The New York Times covered an independent survey of 1,000 Americans that reveals that 66% of people do not want online ads that are personally targeted for them. The percentage went even higher when they explained to people the methods used to do this targeting such as tracking their behavior on the web and even in offline stores. As Congress and the FTC looks harder at privacy matters in online advertising, should online marketers be scared of studies like this?
The quick answer is that yes, they should. Anytime there is major publicity for a study such as this it’s going to add fuel to the fire of privacy advocates and people in the government who are weary of online advertising. The reality of the matter is that this study is somewhat deceptive and that there will most likely be a happy medium in the future between people’s privacy (or lack thereof) and the marketers trying to reach them.
I think this study or at least the way it’s being covered by the media is deceptive because of the question “Do you want ads tailored to your interests?”. Very few people actually PREFER ads to having no ads at all right? If you changed this question to “Do you want ads on the websites you visit?” you’d probably get a similar 66% result or worse.
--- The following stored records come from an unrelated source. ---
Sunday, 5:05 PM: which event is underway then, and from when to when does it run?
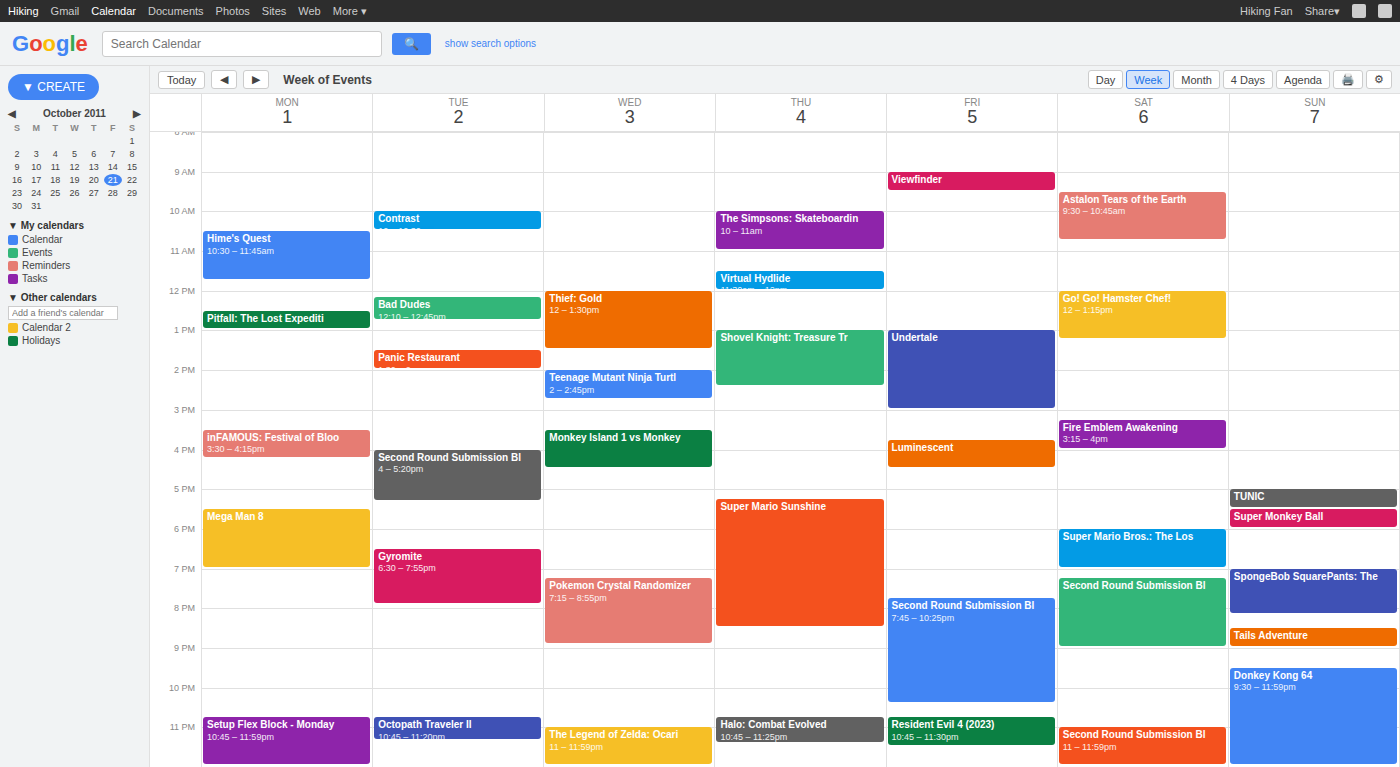
"TUNIC", 5:00 PM to 5:30 PM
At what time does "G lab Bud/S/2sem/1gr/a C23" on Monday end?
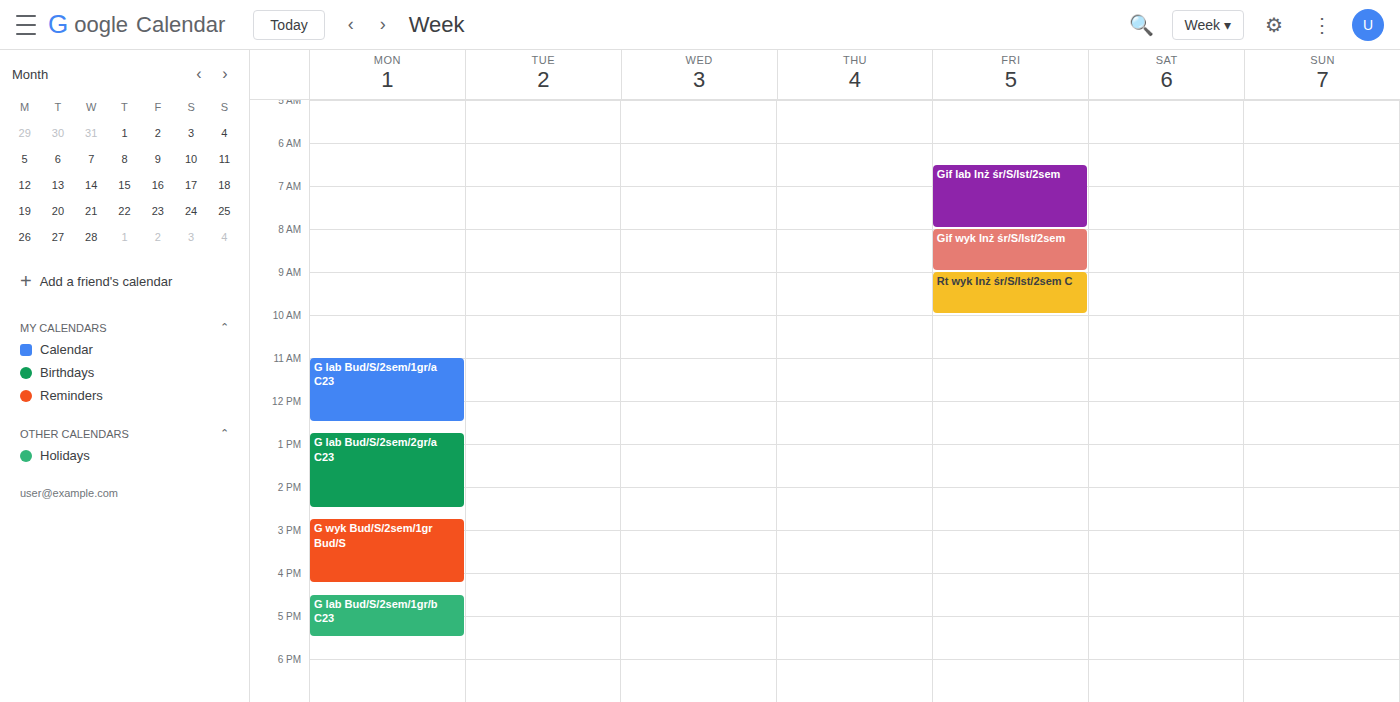
12:30 PM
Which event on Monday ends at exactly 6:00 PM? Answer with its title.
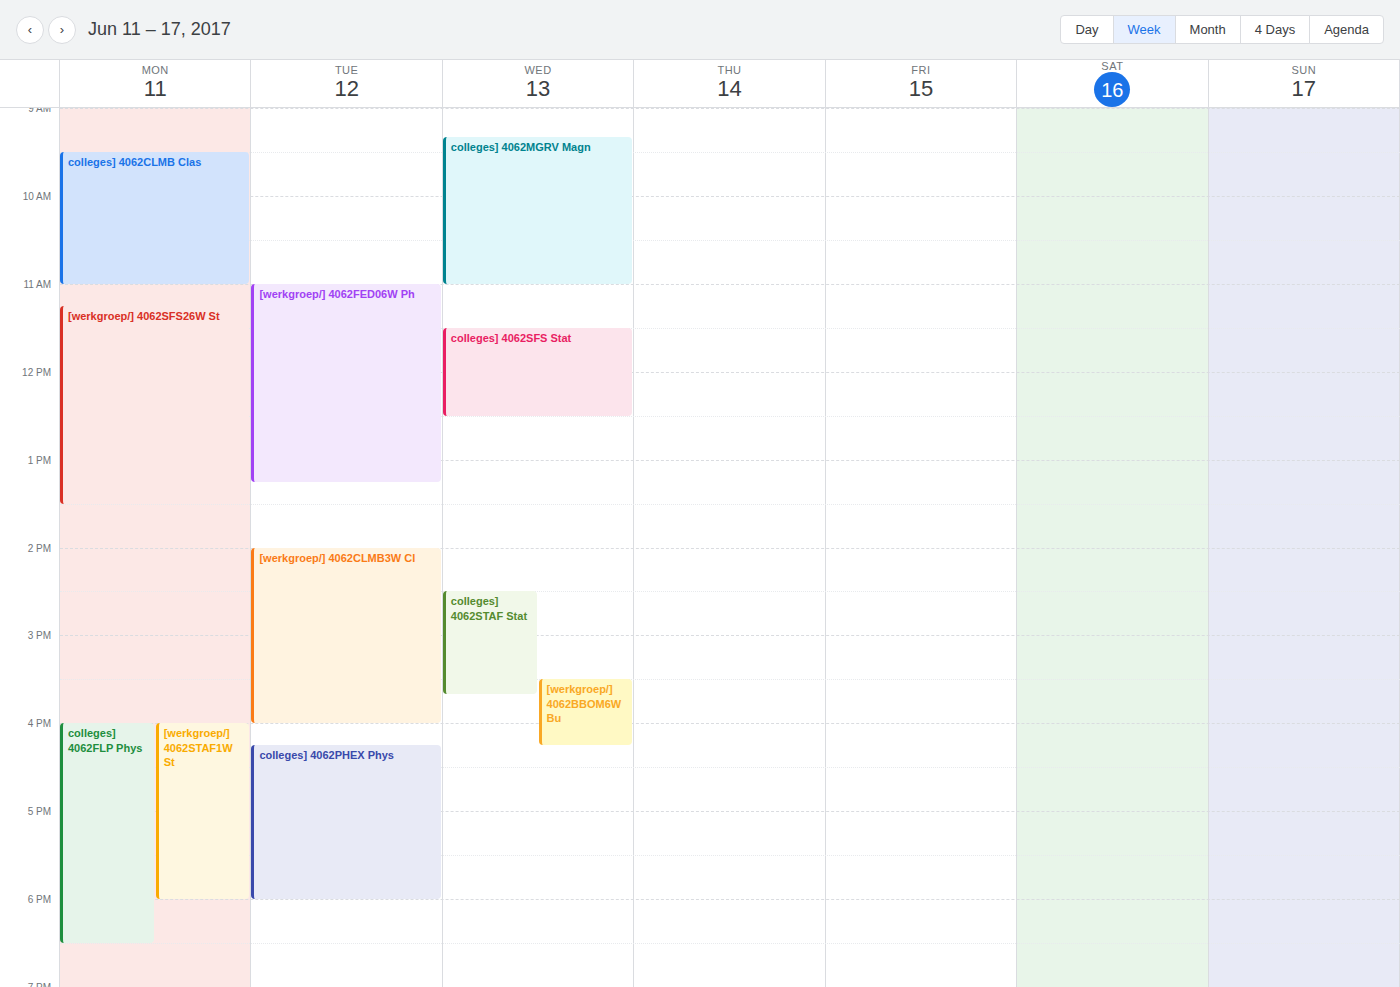
"[werkgroep/] 4062STAF1W St"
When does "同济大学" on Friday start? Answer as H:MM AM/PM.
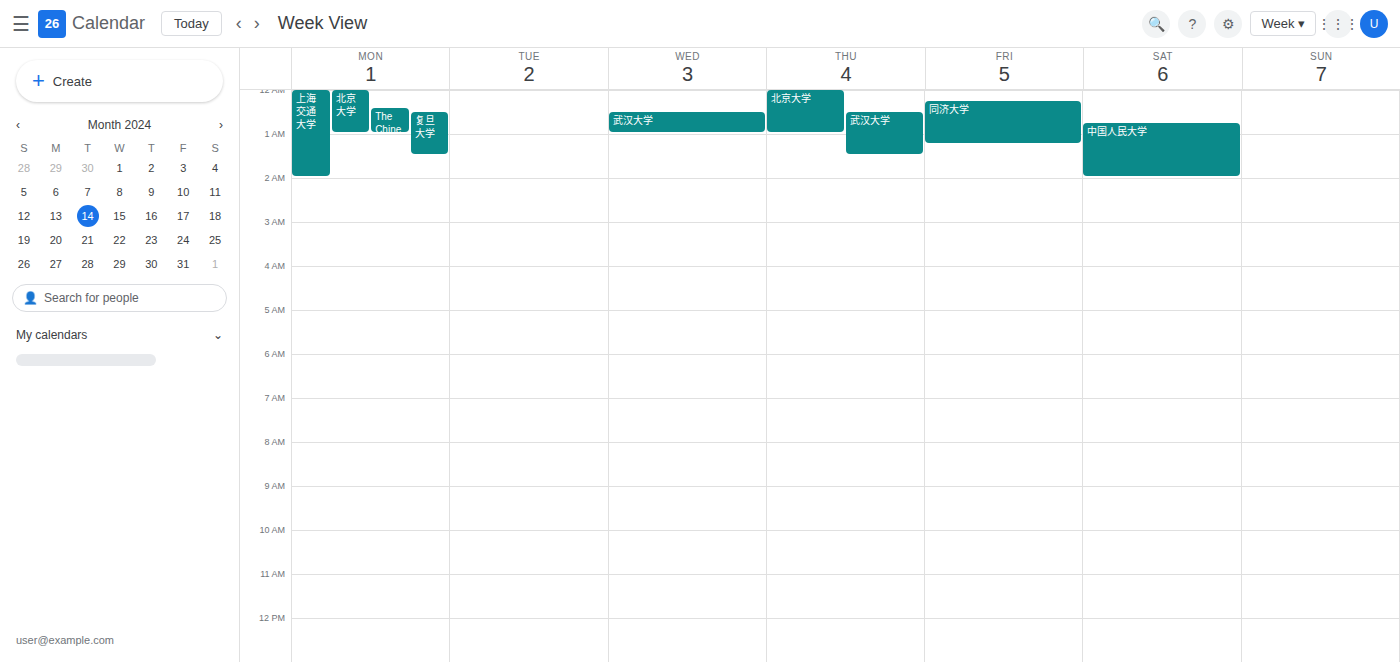
12:15 AM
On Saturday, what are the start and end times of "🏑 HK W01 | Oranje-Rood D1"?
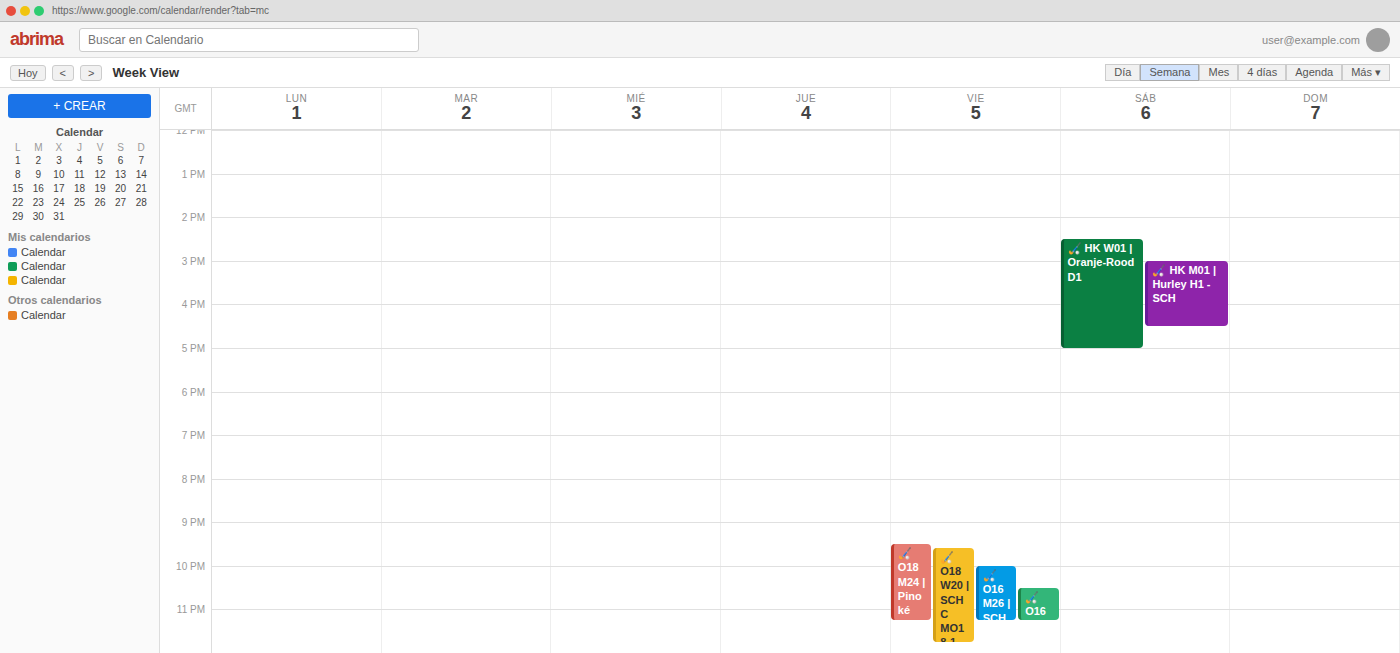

If you changed this question to “Would you rather get an ad to punch a monkey, or an ad with a discount for that coat you were shopping for earlier this week” I’m pretty sure the answer would be that they’d prefer the tailored ad over the generic ad.
The study also pointed out that the 66% gets even worse when people are told how those tailored ads can happen due to their behavior being tracked on the web and in offline stores. For people who are not very familiar or comfortable with how advertising on the web works and what happens with the data that is collected, this tracking sounds very scary. Their natural assumption is to believe there is some easily readable record that has their name and contact information along with all the exact things they did on the web. The reality is that the above board companies are keeping this data non-personally identifiable and that no human actually ever really looks at the data. Like most people I’m interested in privacy, but after years in the industry and knowing how this information is used I’d much rather have ads that are tailored to me based on my browsing behavior than generic ads that have no value.
There are far more dangerous things that can be done with data from the web by far more dangerous people than advertising companies. People should be much more concerned about that than behavioral targeting.
The bottom line is though that there isn’t enough consumer control over what data is exposed, to who, and why. This is where I think the happy medium will come in the future. People will become more comfortable when they understand it and are given more control over their data. Education is the key, and online marketers and advertising companies need to lead this educational effort.